Alot of reasonably smart people aged 35 & up that I see are in:
- Family offices making the same base as an IBD associate, with variable lifestyle and comp
- Moving from firm to firm / trying to late entry into a SWF / Pension Fund type for the stability, and being really under-ranked in the process, meaning that a VP works like an analyst and banks only as much as an associate, with none of the carry that you go into PE for
Taking a break / slowing down to make it sustainable isn't that easy either: Can't really take sabbaticals (unless you get a liquidity event), can't dial down work the way doctors can by going in a few days only.
Am seriously considering switching into tech despite the downturn; seems like the only industry where corporate roles generally pay well (obviously sales in every industry will, but that's a different story)

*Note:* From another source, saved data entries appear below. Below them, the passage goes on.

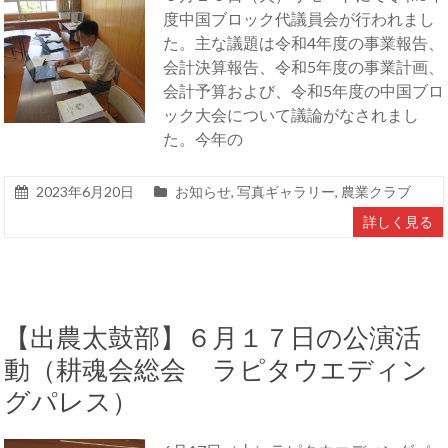
度中国ブロック代議員会が行われまし
た。主な議題は令和4年度の事業報告、
会計決算報告、令和5年度の事業計画、
会計予算および、令和5年度の中国ブロ
ック大会について議論がなされまし
た。今年の
2023年6月20日
お知らせ
,
写真ギャラリー
,
農業クラブ
詳しく見る
【出農太鼓部】６月１７日の公演活
動（耕魂会総会 ラピタウエディン
グパレス）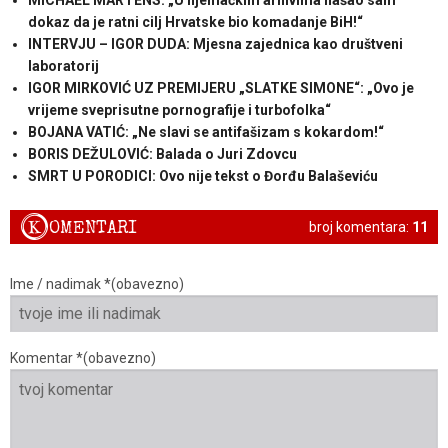
dokaz da je ratni cilj Hrvatske bio komadanje BiH!“
INTERVJU – IGOR DUDA: Mjesna zajednica kao društveni
laboratorij
IGOR MIRKOVIĆ UZ PREMIJERU „SLATKE SIMONE“: „Ovo je
vrijeme sveprisutne pornografije i turbofolka“
BOJANA VATIĆ: „Ne slavi se antifašizam s kokardom!“
BORIS DEŽULOVIĆ: Balada o Juri Zdovcu
SMRT U PORODICI: Ovo nije tekst o Đorđu Balaševiću
K
OMENTARI
broj komentara:
11
Ime / nadimak *(obavezno)
Komentar *(obavezno)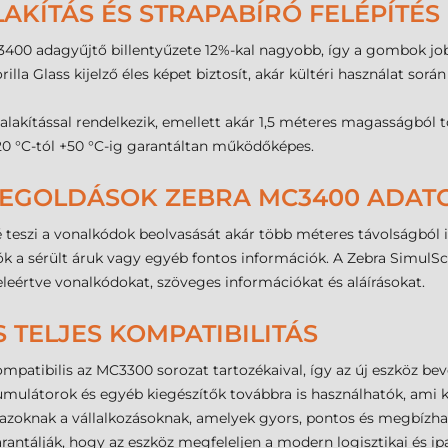
AKÍTÁS ÉS STRAPABÍRÓ FELÉPÍTÉS
C3400 adagyűjtő billentyűzete 12%-kal nagyobb, így a gombok j
lla Glass kijelző éles képet biztosít, akár kültéri használat sor
alakítással rendelkezik, emellett akár 1,5 méteres magasságból tö
0 °C-tól +50 °C-ig garantáltan működőképes.
 MEGOLDÁSOK ZEBRA MC3400 ADAT
teszi a vonalkódok beolvasását akár több méteres távolságból i
 a sérült áruk vagy egyéb fontos információk. A Zebra SimulS
eleértve vonalkódokat, szöveges információkat és aláírásokat.
 TELJES KOMPATIBILITÁS
patibilis az MC3300 sorozat tartozékaival, így az új eszköz bev
umulátorok és egyéb kiegészítők továbbra is használhatók, ami kö
azoknak a vállalkozásoknak, amelyek gyors, pontos és megbízha
garantálják, hogy az eszköz megfeleljen a modern logisztikai és 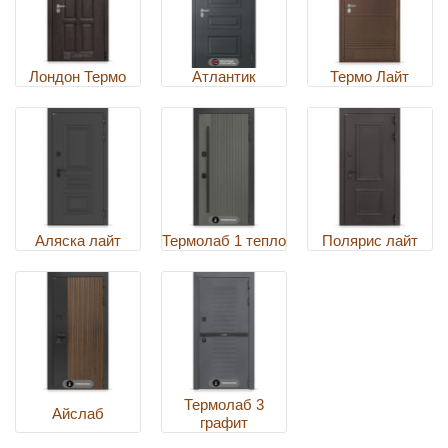
Лондон Термо
Атлантик
Термо Лайт
Аляска лайт
Термолаб 1 тепло
Полярис лайт
Термолаб 3
Айслаб
графит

Based on the context provided, the longevity of a career in the hedge fund industry can vary greatly and is influenced by a multitude of factors. Here are some key points to consider:
The industry is highly competitive and not everyone can have a long-stable career. It's not uncommon for an analyst to be stopped out less than a year after joining a multi-manager fund.
The expected value of your career earnings as a PM at a MLP or Citadel is actually pretty low. You might get lucky and take home a good amount one year but then you could get fired and struggle for the next 5 years.
The industry is not as glorified as it seems. People who succeed and stay in the industry don't do it for the money, they do it because they possess the intellectual rigor and work ethic.
The industry is not the panacea for wealth that it once supposedly was. If you're still walking this path, you have to be partly delusional, partly confident, while maintaining a healthy dose of humility fortified from accumulating battle scars.
Lastly, you have to have a love for markets/investing. To you, the 'average tenure' is largely irrelevant, because deep inside you're convinced you're an outlier among outliers. You truly have to believe you're the next George Soros/ Warren Buffett.
In conclusion, the longevity of a career in the hedge fund industry is not guaranteed and is influenced by a variety of factors including your skill set, work ethic, and passion for the industry.